> The input:

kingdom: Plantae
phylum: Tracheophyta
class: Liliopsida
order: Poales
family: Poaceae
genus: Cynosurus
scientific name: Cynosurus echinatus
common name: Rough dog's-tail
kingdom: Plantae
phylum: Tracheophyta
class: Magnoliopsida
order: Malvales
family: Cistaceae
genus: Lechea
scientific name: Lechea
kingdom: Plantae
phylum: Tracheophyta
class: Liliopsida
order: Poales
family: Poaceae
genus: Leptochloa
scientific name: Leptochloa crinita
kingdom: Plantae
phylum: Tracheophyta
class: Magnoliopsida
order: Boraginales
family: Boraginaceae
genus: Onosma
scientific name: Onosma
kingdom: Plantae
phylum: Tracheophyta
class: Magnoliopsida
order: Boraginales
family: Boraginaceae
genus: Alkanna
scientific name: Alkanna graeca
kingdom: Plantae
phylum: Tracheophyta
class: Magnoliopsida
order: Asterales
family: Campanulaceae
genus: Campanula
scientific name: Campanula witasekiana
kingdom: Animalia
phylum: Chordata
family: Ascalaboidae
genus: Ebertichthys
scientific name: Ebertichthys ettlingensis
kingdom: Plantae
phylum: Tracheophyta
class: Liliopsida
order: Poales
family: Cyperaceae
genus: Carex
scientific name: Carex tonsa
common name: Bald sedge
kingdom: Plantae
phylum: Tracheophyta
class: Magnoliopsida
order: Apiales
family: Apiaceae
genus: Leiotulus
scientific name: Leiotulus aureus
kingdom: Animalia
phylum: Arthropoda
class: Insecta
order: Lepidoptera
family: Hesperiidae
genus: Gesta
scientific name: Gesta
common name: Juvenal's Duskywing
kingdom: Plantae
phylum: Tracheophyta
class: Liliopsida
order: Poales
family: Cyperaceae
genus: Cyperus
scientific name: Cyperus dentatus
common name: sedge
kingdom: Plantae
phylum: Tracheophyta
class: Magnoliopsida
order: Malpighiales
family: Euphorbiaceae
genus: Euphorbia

> Task statement:
Reproduce all of the material above with "vernacular name" substituted for "common name" and nothing else altered.

> Solution to the problem:
kingdom: Plantae
phylum: Tracheophyta
class: Liliopsida
order: Poales
family: Poaceae
genus: Cynosurus
scientific name: Cynosurus echinatus
vernacular name: Rough dog's-tail
kingdom: Plantae
phylum: Tracheophyta
class: Magnoliopsida
order: Malvales
family: Cistaceae
genus: Lechea
scientific name: Lechea
kingdom: Plantae
phylum: Tracheophyta
class: Liliopsida
order: Poales
family: Poaceae
genus: Leptochloa
scientific name: Leptochloa crinita
kingdom: Plantae
phylum: Tracheophyta
class: Magnoliopsida
order: Boraginales
family: Boraginaceae
genus: Onosma
scientific name: Onosma
kingdom: Plantae
phylum: Tracheophyta
class: Magnoliopsida
order: Boraginales
family: Boraginaceae
genus: Alkanna
scientific name: Alkanna graeca
kingdom: Plantae
phylum: Tracheophyta
class: Magnoliopsida
order: Asterales
family: Campanulaceae
genus: Campanula
scientific name: Campanula witasekiana
kingdom: Animalia
phylum: Chordata
family: Ascalaboidae
genus: Ebertichthys
scientific name: Ebertichthys ettlingensis
kingdom: Plantae
phylum: Tracheophyta
class: Liliopsida
order: Poales
family: Cyperaceae
genus: Carex
scientific name: Carex tonsa
vernacular name: Bald sedge
kingdom: Plantae
phylum: Tracheophyta
class: Magnoliopsida
order: Apiales
family: Apiaceae
genus: Leiotulus
scientific name: Leiotulus aureus
kingdom: Animalia
phylum: Arthropoda
class: Insecta
order: Lepidoptera
family: Hesperiidae
genus: Gesta
scientific name: Gesta
vernacular name: Juvenal's Duskywing
kingdom: Plantae
phylum: Tracheophyta
class: Liliopsida
order: Poales
family: Cyperaceae
genus: Cyperus
scientific name: Cyperus dentatus
vernacular name: sedge
kingdom: Plantae
phylum: Tracheophyta
class: Magnoliopsida
order: Malpighiales
family: Euphorbiaceae
genus: Euphorbia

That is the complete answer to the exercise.